Print every line of the records below word for word, without changing anything.
___ Material for this exercise ___
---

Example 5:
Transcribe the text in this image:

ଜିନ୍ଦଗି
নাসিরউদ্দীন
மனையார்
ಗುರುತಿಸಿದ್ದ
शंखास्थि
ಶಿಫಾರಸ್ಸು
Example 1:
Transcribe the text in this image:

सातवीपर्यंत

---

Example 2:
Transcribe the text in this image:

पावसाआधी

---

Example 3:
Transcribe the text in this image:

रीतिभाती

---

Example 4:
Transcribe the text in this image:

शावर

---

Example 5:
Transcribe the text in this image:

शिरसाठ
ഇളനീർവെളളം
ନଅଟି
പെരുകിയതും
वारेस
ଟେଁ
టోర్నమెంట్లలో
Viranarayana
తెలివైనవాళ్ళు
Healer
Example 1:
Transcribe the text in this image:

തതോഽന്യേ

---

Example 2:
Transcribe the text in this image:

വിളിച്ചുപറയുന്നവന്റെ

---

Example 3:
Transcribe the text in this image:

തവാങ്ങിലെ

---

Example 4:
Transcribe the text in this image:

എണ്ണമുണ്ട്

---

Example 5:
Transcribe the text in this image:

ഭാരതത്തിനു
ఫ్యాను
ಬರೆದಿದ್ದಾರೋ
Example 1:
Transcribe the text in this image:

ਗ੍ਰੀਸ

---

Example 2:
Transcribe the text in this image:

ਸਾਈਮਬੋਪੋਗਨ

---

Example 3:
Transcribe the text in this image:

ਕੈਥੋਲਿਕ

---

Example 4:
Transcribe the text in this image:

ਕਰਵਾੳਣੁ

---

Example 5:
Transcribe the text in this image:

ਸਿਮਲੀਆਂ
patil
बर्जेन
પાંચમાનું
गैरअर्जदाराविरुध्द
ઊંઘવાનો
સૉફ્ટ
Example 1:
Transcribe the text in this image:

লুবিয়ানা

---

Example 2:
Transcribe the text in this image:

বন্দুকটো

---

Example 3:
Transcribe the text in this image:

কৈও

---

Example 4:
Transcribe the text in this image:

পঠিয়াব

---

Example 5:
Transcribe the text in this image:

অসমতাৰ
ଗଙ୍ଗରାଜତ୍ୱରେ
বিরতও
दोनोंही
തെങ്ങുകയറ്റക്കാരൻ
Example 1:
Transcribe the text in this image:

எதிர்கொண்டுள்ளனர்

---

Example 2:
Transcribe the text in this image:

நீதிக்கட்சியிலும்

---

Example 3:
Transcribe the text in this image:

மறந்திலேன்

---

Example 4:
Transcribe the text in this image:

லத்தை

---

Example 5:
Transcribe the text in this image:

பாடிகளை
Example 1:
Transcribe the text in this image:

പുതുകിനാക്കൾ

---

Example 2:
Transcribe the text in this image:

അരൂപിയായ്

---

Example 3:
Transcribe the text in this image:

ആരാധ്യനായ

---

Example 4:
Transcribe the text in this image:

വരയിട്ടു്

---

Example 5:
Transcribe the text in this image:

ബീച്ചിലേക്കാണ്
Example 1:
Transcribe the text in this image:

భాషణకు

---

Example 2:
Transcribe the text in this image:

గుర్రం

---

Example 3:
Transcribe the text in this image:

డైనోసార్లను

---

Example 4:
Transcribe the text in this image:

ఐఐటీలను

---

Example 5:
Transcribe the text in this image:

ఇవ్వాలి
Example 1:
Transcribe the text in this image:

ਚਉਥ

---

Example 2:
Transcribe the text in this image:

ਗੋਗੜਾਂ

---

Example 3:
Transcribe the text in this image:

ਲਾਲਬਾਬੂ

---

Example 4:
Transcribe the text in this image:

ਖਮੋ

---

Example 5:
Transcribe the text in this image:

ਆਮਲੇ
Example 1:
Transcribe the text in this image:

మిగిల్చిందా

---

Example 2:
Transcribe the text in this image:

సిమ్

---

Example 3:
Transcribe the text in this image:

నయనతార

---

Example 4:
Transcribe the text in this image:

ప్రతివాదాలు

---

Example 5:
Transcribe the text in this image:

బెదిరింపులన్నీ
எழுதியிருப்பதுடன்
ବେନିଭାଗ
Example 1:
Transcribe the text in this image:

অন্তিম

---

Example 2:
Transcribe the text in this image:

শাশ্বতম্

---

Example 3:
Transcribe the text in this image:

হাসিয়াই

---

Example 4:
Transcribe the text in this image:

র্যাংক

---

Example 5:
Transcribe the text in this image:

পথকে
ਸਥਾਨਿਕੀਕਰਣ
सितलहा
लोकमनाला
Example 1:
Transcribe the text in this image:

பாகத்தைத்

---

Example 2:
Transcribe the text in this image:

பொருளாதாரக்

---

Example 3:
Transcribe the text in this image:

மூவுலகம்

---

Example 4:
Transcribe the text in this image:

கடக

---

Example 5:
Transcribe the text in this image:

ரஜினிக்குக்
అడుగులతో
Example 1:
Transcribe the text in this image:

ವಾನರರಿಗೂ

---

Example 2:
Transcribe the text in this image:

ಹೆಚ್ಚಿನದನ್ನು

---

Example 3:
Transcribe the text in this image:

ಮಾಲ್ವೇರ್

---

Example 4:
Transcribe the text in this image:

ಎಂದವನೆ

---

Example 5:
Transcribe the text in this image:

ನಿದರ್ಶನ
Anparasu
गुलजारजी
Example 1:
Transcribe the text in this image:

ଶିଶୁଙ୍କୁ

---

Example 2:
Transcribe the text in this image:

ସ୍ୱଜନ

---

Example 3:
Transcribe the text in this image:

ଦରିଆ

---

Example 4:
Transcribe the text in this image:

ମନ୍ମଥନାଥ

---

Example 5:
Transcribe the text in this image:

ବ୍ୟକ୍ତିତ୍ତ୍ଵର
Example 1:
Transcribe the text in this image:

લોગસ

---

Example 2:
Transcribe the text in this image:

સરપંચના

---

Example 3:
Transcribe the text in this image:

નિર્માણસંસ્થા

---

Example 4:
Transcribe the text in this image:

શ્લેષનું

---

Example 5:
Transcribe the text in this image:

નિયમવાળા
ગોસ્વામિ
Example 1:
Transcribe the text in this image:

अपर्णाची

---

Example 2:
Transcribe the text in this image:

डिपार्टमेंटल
___
_Result for this exercise:_
---

Example 5:
Transcribe the text in this image:

ଜିନ୍ଦଗି
নাসিরউদ্দীন
மனையார்
ಗುರುತಿಸಿದ್ದ
शंखास्थि
ಶಿಫಾರಸ್ಸು
Example 1:
Transcribe the text in this image:

सातवीपर्यंत

---

Example 2:
Transcribe the text in this image:

पावसाआधी

---

Example 3:
Transcribe the text in this image:

रीतिभाती

---

Example 4:
Transcribe the text in this image:

शावर

---

Example 5:
Transcribe the text in this image:

शिरसाठ
ഇളനീർവെളളം
ନଅଟି
പെരുകിയതും
वारेस
ଟେଁ
టోర్నమెంట్లలో
Viranarayana
తెలివైనవాళ్ళు
Healer
Example 1:
Transcribe the text in this image:

തതോഽന്യേ

---

Example 2:
Transcribe the text in this image:

വിളിച്ചുപറയുന്നവന്റെ

---

Example 3:
Transcribe the text in this image:

തവാങ്ങിലെ

---

Example 4:
Transcribe the text in this image:

എണ്ണമുണ്ട്

---

Example 5:
Transcribe the text in this image:

ഭാരതത്തിനു
ఫ్యాను
ಬರೆದಿದ್ದಾರೋ
Example 1:
Transcribe the text in this image:

ਗ੍ਰੀਸ

---

Example 2:
Transcribe the text in this image:

ਸਾਈਮਬੋਪੋਗਨ

---

Example 3:
Transcribe the text in this image:

ਕੈਥੋਲਿਕ

---

Example 4:
Transcribe the text in this image:

ਕਰਵਾੳਣੁ

---

Example 5:
Transcribe the text in this image:

ਸਿਮਲੀਆਂ
patil
बर्जेन
પાંચમાનું
गैरअर्जदाराविरुध्द
ઊંઘવાનો
સૉફ્ટ
Example 1:
Transcribe the text in this image:

লুবিয়ানা

---

Example 2:
Transcribe the text in this image:

বন্দুকটো

---

Example 3:
Transcribe the text in this image:

কৈও

---

Example 4:
Transcribe the text in this image:

পঠিয়াব

---

Example 5:
Transcribe the text in this image:

অসমতাৰ
ଗଙ୍ଗରାଜତ୍ୱରେ
বিরতও
दोनोंही
തെങ്ങുകയറ്റക്കാരൻ
Example 1:
Transcribe the text in this image:

எதிர்கொண்டுள்ளனர்

---

Example 2:
Transcribe the text in this image:

நீதிக்கட்சியிலும்

---

Example 3:
Transcribe the text in this image:

மறந்திலேன்

---

Example 4:
Transcribe the text in this image:

லத்தை

---

Example 5:
Transcribe the text in this image:

பாடிகளை
Example 1:
Transcribe the text in this image:

പുതുകിനാക്കൾ

---

Example 2:
Transcribe the text in this image:

അരൂപിയായ്

---

Example 3:
Transcribe the text in this image:

ആരാധ്യനായ

---

Example 4:
Transcribe the text in this image:

വരയിട്ടു്

---

Example 5:
Transcribe the text in this image:

ബീച്ചിലേക്കാണ്
Example 1:
Transcribe the text in this image:

భాషణకు

---

Example 2:
Transcribe the text in this image:

గుర్రం

---

Example 3:
Transcribe the text in this image:

డైనోసార్లను

---

Example 4:
Transcribe the text in this image:

ఐఐటీలను

---

Example 5:
Transcribe the text in this image:

ఇవ్వాలి
Example 1:
Transcribe the text in this image:

ਚਉਥ

---

Example 2:
Transcribe the text in this image:

ਗੋਗੜਾਂ

---

Example 3:
Transcribe the text in this image:

ਲਾਲਬਾਬੂ

---

Example 4:
Transcribe the text in this image:

ਖਮੋ

---

Example 5:
Transcribe the text in this image:

ਆਮਲੇ
Example 1:
Transcribe the text in this image:

మిగిల్చిందా

---

Example 2:
Transcribe the text in this image:

సిమ్

---

Example 3:
Transcribe the text in this image:

నయనతార

---

Example 4:
Transcribe the text in this image:

ప్రతివాదాలు

---

Example 5:
Transcribe the text in this image:

బెదిరింపులన్నీ
எழுதியிருப்பதுடன்
ବେନିଭାଗ
Example 1:
Transcribe the text in this image:

অন্তিম

---

Example 2:
Transcribe the text in this image:

শাশ্বতম্

---

Example 3:
Transcribe the text in this image:

হাসিয়াই

---

Example 4:
Transcribe the text in this image:

র্যাংক

---

Example 5:
Transcribe the text in this image:

পথকে
ਸਥਾਨਿਕੀਕਰਣ
सितलहा
लोकमनाला
Example 1:
Transcribe the text in this image:

பாகத்தைத்

---

Example 2:
Transcribe the text in this image:

பொருளாதாரக்

---

Example 3:
Transcribe the text in this image:

மூவுலகம்

---

Example 4:
Transcribe the text in this image:

கடக

---

Example 5:
Transcribe the text in this image:

ரஜினிக்குக்
అడుగులతో
Example 1:
Transcribe the text in this image:

ವಾನರರಿಗೂ

---

Example 2:
Transcribe the text in this image:

ಹೆಚ್ಚಿನದನ್ನು

---

Example 3:
Transcribe the text in this image:

ಮಾಲ್ವೇರ್

---

Example 4:
Transcribe the text in this image:

ಎಂದವನೆ

---

Example 5:
Transcribe the text in this image:

ನಿದರ್ಶನ
Anparasu
गुलजारजी
Example 1:
Transcribe the text in this image:

ଶିଶୁଙ୍କୁ

---

Example 2:
Transcribe the text in this image:

ସ୍ୱଜନ

---

Example 3:
Transcribe the text in this image:

ଦରିଆ

---

Example 4:
Transcribe the text in this image:

ମନ୍ମଥନାଥ

---

Example 5:
Transcribe the text in this image:

ବ୍ୟକ୍ତିତ୍ତ୍ଵର
Example 1:
Transcribe the text in this image:

લોગસ

---

Example 2:
Transcribe the text in this image:

સરપંચના

---

Example 3:
Transcribe the text in this image:

નિર્માણસંસ્થા

---

Example 4:
Transcribe the text in this image:

શ્લેષનું

---

Example 5:
Transcribe the text in this image:

નિયમવાળા
ગોસ્વામિ
Example 1:
Transcribe the text in this image:

अपर्णाची

---

Example 2:
Transcribe the text in this image:

डिपार्टमेंटल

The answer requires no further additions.